**Records taken from a dataset:**
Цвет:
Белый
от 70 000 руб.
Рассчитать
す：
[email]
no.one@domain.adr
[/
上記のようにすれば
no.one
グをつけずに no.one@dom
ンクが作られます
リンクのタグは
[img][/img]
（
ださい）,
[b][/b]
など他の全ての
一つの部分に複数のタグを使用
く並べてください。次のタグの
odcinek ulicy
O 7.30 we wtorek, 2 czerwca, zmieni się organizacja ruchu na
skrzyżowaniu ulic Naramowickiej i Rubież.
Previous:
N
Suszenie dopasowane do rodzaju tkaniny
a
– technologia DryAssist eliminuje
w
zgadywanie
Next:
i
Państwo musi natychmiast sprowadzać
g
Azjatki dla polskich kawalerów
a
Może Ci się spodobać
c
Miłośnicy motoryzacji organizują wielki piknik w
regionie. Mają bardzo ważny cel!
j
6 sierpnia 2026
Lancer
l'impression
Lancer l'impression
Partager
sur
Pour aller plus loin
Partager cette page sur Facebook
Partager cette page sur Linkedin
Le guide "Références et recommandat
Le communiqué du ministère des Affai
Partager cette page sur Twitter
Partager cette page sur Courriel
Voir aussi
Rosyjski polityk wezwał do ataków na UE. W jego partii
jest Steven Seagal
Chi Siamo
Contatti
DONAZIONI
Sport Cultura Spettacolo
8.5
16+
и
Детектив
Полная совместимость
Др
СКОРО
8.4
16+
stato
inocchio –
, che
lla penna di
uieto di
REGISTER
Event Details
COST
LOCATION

**What to work on:**
Collect each line of the data that contains the string "page", paying attention to case.

**Written reply:**
Partager cette page sur Facebook
Partager cette page sur Linkedin
Partager cette page sur Twitter
Partager cette page sur Courriel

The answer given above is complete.